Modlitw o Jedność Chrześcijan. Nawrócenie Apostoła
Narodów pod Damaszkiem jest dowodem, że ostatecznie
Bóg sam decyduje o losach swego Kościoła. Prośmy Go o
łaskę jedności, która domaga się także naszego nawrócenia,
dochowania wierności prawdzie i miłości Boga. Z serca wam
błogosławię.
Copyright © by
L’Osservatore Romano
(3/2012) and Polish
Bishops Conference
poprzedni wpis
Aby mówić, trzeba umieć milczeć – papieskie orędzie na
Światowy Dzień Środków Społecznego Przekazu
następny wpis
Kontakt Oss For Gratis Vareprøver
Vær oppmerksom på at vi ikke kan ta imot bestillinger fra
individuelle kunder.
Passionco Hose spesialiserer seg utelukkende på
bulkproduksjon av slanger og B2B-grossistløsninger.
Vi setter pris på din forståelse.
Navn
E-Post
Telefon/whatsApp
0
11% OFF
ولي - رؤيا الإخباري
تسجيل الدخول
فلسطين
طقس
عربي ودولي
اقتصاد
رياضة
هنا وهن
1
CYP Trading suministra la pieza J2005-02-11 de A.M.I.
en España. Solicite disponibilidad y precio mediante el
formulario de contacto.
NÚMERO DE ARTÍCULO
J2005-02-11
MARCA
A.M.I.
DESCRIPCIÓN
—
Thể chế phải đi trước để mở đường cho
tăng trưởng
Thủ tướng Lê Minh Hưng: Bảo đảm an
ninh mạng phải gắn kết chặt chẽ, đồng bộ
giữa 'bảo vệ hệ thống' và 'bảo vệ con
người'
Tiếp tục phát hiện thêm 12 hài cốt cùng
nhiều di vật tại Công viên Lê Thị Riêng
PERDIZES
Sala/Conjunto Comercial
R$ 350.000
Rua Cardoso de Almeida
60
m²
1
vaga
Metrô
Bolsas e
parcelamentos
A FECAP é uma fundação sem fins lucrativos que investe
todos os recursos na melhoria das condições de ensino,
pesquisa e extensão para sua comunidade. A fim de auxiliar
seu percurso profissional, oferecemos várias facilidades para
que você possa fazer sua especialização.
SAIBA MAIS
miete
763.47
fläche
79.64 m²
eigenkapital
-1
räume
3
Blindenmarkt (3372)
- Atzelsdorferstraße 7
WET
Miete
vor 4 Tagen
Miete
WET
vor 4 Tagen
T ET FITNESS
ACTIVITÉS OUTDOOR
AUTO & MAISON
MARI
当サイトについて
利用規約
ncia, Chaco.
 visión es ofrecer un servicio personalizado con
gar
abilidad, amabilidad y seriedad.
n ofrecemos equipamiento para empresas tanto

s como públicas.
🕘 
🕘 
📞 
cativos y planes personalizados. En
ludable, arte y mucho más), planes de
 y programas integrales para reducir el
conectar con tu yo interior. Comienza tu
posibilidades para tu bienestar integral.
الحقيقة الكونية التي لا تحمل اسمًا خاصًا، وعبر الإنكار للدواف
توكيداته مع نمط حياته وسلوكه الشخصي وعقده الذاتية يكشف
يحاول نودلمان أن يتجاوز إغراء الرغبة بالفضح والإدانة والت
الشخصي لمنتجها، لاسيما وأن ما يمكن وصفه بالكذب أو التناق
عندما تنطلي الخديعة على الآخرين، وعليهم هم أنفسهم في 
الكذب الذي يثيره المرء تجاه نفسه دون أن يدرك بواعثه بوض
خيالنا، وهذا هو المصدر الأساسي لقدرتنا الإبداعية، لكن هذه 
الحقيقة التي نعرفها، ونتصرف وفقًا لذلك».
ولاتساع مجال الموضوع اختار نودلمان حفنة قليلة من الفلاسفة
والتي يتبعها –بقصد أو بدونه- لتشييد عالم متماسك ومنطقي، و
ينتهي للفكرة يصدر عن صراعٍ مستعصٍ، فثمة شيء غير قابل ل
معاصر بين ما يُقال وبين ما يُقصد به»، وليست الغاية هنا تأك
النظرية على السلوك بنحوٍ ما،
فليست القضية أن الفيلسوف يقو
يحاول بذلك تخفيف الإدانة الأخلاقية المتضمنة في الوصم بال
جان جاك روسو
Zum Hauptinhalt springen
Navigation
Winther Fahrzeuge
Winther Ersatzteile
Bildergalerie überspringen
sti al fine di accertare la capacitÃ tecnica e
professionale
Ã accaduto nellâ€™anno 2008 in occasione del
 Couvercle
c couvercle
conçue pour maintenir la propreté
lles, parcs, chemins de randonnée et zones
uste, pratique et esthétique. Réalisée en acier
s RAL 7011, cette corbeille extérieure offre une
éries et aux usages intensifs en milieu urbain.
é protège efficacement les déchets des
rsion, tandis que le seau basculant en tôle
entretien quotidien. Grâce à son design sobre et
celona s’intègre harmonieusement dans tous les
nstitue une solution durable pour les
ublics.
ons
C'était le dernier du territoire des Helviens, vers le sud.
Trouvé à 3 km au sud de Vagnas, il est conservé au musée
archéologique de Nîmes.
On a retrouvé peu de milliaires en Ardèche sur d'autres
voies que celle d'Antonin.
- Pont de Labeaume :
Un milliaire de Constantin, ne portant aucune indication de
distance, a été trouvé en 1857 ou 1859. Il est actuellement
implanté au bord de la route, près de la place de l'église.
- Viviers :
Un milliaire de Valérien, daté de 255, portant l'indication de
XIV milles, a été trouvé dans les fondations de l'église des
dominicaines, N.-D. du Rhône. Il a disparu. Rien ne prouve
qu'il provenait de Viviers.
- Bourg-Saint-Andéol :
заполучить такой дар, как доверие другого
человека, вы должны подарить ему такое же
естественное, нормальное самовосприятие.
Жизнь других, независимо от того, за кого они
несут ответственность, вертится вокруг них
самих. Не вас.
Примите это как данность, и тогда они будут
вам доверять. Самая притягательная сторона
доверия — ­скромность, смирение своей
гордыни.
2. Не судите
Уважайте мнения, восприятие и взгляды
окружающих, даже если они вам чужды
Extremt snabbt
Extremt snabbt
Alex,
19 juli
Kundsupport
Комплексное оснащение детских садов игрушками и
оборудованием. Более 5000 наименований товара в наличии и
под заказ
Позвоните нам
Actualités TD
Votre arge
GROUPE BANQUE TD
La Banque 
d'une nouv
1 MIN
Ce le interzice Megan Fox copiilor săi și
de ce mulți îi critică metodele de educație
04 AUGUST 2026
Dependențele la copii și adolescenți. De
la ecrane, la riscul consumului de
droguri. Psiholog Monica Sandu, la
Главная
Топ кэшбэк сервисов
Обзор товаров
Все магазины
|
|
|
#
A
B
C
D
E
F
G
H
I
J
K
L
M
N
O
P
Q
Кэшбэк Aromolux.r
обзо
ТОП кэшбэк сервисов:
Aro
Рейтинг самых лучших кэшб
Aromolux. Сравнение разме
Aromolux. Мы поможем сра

+ + + +

__TASK BRIEF__
Show each line of the material that includes the string "Winther" by copying it.

__WRITTEN RESPONSE__
Winther Fahrzeuge
Winther Ersatzteile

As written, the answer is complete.